Reproduce the records below word for word, from their first line through the line containing "Preis auf Anfrage", including that line, and copy nothing after it.

Extracted material:

# # # #

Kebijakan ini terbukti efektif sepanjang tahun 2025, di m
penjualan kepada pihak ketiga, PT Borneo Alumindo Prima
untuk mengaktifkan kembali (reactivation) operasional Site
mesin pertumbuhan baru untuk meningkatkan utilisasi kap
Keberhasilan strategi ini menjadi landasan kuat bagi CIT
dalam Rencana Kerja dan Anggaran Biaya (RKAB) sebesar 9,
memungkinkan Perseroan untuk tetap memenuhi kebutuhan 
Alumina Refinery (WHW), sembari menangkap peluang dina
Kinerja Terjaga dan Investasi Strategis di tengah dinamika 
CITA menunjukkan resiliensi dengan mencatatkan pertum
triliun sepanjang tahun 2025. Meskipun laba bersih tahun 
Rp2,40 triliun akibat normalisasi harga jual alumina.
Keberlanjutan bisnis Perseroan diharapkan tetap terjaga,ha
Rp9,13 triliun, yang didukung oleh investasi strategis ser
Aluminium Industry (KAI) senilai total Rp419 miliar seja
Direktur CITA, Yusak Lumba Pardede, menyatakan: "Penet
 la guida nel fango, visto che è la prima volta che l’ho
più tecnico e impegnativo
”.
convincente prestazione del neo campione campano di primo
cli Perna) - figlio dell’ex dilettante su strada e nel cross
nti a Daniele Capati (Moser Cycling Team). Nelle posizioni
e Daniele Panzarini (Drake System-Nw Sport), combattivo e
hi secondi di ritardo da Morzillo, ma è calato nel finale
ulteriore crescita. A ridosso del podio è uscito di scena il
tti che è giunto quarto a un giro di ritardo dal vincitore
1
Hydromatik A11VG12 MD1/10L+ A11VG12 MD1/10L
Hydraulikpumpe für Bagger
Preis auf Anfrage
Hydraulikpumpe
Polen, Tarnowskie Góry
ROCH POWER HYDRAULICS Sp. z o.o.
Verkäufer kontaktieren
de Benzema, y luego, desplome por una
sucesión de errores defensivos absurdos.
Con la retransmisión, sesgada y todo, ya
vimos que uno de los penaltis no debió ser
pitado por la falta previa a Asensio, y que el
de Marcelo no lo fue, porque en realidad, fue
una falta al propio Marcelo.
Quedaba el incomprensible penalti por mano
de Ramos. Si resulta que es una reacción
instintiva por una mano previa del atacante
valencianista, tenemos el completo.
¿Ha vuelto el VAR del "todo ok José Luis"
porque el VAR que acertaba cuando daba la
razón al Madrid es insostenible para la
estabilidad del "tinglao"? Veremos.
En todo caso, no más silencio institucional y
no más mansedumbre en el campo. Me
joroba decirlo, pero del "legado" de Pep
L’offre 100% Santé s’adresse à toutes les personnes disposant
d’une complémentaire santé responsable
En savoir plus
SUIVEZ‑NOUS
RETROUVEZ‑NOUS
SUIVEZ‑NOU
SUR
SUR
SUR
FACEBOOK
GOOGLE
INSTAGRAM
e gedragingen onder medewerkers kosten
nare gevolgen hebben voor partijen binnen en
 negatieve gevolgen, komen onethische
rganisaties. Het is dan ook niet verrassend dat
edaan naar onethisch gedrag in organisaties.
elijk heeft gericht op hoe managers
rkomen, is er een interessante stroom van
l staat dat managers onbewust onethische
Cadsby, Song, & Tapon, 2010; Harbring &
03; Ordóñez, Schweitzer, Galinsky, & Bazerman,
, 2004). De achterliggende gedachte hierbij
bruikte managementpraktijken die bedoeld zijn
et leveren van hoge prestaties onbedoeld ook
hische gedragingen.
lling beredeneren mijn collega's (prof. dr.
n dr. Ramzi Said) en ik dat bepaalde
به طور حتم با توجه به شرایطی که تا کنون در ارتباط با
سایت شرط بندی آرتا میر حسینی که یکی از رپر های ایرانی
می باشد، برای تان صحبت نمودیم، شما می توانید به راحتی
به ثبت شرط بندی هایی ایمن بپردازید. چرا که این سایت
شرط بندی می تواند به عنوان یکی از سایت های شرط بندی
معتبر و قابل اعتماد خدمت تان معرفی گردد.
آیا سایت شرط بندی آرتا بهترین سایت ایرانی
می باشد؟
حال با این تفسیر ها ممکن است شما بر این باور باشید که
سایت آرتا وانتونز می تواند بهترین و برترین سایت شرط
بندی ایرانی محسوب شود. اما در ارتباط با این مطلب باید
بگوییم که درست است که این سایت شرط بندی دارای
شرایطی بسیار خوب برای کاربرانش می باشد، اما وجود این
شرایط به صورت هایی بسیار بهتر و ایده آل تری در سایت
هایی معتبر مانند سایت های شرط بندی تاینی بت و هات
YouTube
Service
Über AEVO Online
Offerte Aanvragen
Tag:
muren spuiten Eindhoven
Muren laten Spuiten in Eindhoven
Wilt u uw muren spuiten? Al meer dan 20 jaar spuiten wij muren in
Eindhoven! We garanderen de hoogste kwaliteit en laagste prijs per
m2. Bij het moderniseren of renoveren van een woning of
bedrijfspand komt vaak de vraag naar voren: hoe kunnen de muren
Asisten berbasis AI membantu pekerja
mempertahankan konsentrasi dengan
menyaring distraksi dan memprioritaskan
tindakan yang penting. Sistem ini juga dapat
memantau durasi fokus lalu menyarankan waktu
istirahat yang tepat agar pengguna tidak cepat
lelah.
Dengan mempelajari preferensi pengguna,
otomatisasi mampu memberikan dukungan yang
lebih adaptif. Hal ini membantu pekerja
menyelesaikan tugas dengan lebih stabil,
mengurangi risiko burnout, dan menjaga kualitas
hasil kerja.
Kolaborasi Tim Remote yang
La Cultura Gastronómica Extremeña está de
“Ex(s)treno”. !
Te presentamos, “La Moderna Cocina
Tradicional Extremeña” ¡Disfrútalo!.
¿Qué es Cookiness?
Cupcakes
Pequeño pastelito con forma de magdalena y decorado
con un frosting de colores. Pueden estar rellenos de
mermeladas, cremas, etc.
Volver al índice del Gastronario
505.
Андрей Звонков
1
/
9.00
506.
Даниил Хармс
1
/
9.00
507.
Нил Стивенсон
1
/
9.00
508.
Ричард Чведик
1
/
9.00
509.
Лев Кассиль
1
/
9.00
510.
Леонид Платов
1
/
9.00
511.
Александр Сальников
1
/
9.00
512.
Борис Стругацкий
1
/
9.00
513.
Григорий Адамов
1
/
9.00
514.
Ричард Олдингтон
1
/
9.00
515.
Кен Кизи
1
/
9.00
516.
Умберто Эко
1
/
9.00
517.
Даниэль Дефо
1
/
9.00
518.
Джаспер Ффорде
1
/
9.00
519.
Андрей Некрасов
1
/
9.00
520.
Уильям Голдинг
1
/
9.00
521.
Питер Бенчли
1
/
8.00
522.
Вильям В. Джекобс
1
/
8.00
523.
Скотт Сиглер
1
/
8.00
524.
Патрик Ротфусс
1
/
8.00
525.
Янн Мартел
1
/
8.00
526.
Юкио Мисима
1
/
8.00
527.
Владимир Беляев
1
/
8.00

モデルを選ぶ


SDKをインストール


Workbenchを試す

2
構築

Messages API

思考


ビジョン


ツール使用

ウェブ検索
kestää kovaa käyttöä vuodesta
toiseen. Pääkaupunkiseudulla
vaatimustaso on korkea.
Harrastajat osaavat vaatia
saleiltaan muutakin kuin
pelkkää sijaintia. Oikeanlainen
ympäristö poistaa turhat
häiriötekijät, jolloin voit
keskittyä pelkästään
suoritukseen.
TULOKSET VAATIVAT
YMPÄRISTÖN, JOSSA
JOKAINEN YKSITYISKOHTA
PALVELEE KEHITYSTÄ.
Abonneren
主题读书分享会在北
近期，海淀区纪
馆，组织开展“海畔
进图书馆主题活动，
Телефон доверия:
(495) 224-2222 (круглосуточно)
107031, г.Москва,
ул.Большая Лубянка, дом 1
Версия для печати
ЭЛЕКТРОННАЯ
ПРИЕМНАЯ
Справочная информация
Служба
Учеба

# # # #

Answer box:
Kebijakan ini terbukti efektif sepanjang tahun 2025, di m
penjualan kepada pihak ketiga, PT Borneo Alumindo Prima
untuk mengaktifkan kembali (reactivation) operasional Site
mesin pertumbuhan baru untuk meningkatkan utilisasi kap
Keberhasilan strategi ini menjadi landasan kuat bagi CIT
dalam Rencana Kerja dan Anggaran Biaya (RKAB) sebesar 9,
memungkinkan Perseroan untuk tetap memenuhi kebutuhan 
Alumina Refinery (WHW), sembari menangkap peluang dina
Kinerja Terjaga dan Investasi Strategis di tengah dinamika 
CITA menunjukkan resiliensi dengan mencatatkan pertum
triliun sepanjang tahun 2025. Meskipun laba bersih tahun 
Rp2,40 triliun akibat normalisasi harga jual alumina.
Keberlanjutan bisnis Perseroan diharapkan tetap terjaga,ha
Rp9,13 triliun, yang didukung oleh investasi strategis ser
Aluminium Industry (KAI) senilai total Rp419 miliar seja
Direktur CITA, Yusak Lumba Pardede, menyatakan: "Penet
 la guida nel fango, visto che è la prima volta che l’ho
più tecnico e impegnativo
”.
convincente prestazione del neo campione campano di primo
cli Perna) - figlio dell’ex dilettante su strada e nel cross
nti a Daniele Capati (Moser Cycling Team). Nelle posizioni
e Daniele Panzarini (Drake System-Nw Sport), combattivo e
hi secondi di ritardo da Morzillo, ma è calato nel finale
ulteriore crescita. A ridosso del podio è uscito di scena il
tti che è giunto quarto a un giro di ritardo dal vincitore
1
Hydromatik A11VG12 MD1/10L+ A11VG12 MD1/10L
Hydraulikpumpe für Bagger
Preis auf Anfrage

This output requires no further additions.